• Teks Halaman

2.1.3.4Metode Analisis Isi

Analisis isi (content analysis) adalah penelitian yang bersifat pembahasan mendalam terhadap isi suatu informasi tertulis atau tercetak dalam media massa. Pelopor analisis isi adalah Harold D. Lasswell, yang memelopori teknik symbol coding, yaitu mencatat lambang atau pesan secara sistematis, kemudian diberi interpretasi (Descartes 2004).

Analisis isi dapat digunakan untuk menganalisis semua bentuk komunikasi. Baik surat kabar, berita radio, iklan televisi maupun semua bahan- bahan dokumentasi yang lain. Hampir semua disiplin ilmu sosial dapat menggunakan analisis isi sebagai teknik/metode penelitian (Setiawan 1995). Holsti (1969) menunjukkan tiga bidang yang banyak mempergunakan analisis isi, yang besarnya hampir 75 persen dari keseluruhan studi empirik, yaitu penelitian sosioantropologis (27,7 %), komunikasi umum (25,9 %), dan ilmu politik (21,5 %).

Menurut Krippendorff (1993), analisis isi merupakan suatu teknik penelitian untuk membuat inferensi-inferensi yang dapat ditiru (replicabel) dan sahih data dengan memperhatikan konteksnya. Sebagai suatu teknik penelitian, analisis isi mencakup prosedur-prosedur khusus untuk pemrosesan data ilmiah.

Analisis isi menggambarkan objek penelitian dan menempatkan peneliti ke dalam posisi khusus yang berhadapan dengan realitasnya. Cartwright (1953) dalam Holsti (1969)mengemukakan tujuan dalam menggunakan istilah “analisis isi” dan “kode” yang dapat dipertukarkan menunjukkan gambaran objektif, sistematis, dan kuantitatif dari perilaku simbolis.

Analisis isi menurut Berelson (1952) dalam Stempel (1981) adalah sebuah teknik penelitian untuk menggambarkan isi komunikasi manifest yang objektif, sistematis dan kuantitatif. Meskipun bermacam-macam, definisi dari analisis isi menyingkap persetujuan luas dari syarat objektif, sistematis, dan kuantitatif. Prinsip objektif diartikan bahwa hasilnya tergantung pada prosedur penelitian bukan kepada orangnya, dengan ketajaman kategori yang ditetapkan, orang lain dapat menggunakannya. Apabila digunakan untuk isi yang sama dan prosedur yang sama maka hasilnya harus sama, walaupun penelitiannya berbeda. Prinsip sistematis diartikan sebagai adanya perlakuan prosedur yang sama pada semua isi yang dianalisis. Tidak dibenarkan untuk melakukan analisis hanya pada isi yang sesuai dengan perhatian dan minatnya, tetapi harus pada keseluruhan isi yang telah ditetapkan untuk diteliti. Prinsip kuantitatif artinya dengan mencatat nilai- nilai bilangan atau frekuensi untuk melukiskan berbagai jenis isi yang didefinisikan. Teknik khas dalam metode ini adalah menggolongkan berita-berita surat kabar ke dalam kategori-kategori format dan topik, mengukur frekuensinya dan menghubungkan pengetahuan khalayak.

• Cuplikan Data
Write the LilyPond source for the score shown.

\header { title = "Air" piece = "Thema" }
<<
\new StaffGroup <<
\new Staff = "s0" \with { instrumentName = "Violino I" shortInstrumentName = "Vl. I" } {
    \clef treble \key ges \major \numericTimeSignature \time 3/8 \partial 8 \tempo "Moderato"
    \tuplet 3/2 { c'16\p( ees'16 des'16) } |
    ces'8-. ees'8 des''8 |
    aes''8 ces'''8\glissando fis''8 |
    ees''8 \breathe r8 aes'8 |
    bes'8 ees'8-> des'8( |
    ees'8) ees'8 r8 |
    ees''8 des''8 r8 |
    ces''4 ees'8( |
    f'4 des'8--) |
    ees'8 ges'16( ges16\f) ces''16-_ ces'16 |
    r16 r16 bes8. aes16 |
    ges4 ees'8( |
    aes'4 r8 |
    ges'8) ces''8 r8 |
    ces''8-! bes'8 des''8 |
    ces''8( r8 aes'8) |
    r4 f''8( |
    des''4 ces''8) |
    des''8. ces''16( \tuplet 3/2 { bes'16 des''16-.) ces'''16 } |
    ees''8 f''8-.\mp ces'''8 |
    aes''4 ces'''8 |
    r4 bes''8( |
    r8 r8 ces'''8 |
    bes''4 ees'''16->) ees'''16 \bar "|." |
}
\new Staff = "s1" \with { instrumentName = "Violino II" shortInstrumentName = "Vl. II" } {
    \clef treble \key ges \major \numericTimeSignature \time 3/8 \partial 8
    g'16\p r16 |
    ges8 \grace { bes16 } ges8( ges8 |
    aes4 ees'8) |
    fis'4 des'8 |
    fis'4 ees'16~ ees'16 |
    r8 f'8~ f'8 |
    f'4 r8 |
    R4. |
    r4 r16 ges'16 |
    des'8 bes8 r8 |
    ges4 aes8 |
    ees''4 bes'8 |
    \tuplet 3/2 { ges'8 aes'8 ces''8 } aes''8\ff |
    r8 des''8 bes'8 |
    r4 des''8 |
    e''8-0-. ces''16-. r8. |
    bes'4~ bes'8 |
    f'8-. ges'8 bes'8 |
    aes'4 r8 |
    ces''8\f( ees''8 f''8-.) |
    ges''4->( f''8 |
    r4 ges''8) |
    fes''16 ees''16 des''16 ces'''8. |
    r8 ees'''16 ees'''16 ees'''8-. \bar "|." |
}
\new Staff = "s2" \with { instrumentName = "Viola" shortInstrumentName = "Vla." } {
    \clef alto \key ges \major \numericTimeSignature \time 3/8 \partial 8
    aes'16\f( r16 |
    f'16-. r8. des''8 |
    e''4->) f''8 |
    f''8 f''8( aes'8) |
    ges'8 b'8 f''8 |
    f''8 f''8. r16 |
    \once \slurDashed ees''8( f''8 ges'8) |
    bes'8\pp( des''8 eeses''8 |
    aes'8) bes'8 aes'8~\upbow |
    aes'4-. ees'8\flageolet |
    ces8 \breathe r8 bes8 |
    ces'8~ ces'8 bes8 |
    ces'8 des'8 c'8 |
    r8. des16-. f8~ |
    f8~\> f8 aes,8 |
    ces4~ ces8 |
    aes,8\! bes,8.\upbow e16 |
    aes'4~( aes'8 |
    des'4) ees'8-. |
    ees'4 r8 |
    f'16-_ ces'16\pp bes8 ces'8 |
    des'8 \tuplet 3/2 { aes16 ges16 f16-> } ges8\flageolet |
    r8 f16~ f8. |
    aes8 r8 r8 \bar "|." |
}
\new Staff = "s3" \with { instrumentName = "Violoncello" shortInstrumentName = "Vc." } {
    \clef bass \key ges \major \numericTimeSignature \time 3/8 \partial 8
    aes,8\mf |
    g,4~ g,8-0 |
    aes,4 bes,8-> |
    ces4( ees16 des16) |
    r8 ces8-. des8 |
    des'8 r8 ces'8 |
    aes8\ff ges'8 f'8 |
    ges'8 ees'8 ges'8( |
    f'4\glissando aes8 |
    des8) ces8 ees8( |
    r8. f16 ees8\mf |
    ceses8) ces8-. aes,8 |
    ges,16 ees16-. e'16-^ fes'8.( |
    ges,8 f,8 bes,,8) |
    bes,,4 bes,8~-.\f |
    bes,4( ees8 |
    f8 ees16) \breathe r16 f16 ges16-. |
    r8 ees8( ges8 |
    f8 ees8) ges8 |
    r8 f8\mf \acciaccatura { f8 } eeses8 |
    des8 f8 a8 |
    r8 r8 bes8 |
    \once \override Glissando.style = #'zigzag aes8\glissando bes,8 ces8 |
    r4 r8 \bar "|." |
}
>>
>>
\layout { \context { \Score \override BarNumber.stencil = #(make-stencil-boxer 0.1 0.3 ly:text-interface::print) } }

• Yang Perlu Dikerjakan
1. Dalam teks tentang metode analisis isi, siapa yang disebut sebagai pelopor analisis isi?
2. Tuliskan kembali bagian teks tentang metode analisis isi yang dimulai dari "Analisis isi (content" dan berakhir pada "interpretasi (Descartes 2004).". Tukar "media massa" dengan "media daring".
Entri-entri tersebut tidak diperlukan.

• Jawaban Setiap Tugas
1. Harold D. Lasswell.

2.
Analisis isi (content analysis) adalah penelitian yang bersifat pembahasan mendalam terhadap isi suatu informasi tertulis atau tercetak dalam media daring. Pelopor analisis isi adalah Harold D. Lasswell, yang memelopori teknik symbol coding, yaitu mencatat lambang atau pesan secara sistematis, kemudian diberi interpretasi (Descartes 2004).